About this task -
How many lines in the material below include the string "inscrições"? Only the number should be given.
(Beginning of Source data)
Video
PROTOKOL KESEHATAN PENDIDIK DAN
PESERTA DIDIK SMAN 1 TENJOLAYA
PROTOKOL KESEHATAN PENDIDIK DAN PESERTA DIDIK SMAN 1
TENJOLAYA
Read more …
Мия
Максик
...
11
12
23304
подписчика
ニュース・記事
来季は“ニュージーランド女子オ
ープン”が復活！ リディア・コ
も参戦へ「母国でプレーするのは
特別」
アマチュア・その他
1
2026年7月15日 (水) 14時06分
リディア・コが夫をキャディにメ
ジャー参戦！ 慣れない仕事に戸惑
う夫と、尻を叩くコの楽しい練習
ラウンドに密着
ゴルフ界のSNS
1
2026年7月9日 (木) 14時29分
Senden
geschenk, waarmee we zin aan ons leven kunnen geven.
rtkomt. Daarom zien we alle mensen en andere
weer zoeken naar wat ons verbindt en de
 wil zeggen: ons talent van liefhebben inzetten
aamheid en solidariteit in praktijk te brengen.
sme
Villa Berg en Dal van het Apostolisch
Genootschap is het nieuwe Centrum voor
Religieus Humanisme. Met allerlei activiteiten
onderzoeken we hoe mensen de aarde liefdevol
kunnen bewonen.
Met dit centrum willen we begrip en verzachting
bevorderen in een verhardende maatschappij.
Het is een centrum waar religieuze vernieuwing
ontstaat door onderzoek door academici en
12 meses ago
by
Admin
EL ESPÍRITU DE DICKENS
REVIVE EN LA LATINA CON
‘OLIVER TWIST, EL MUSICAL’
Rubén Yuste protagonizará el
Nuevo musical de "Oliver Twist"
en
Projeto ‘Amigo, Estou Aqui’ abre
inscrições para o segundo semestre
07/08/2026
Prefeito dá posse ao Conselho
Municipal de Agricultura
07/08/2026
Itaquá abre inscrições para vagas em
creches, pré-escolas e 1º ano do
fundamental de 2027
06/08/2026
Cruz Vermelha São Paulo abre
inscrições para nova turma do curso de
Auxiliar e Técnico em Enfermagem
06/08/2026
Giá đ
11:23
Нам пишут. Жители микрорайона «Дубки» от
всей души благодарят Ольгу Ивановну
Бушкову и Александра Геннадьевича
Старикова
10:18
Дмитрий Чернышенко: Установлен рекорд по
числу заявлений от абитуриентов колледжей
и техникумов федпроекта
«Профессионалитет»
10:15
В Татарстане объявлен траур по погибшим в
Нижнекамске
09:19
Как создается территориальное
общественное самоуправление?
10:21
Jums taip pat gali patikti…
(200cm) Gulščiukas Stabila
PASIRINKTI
(End of Source data)
Result of the task -
3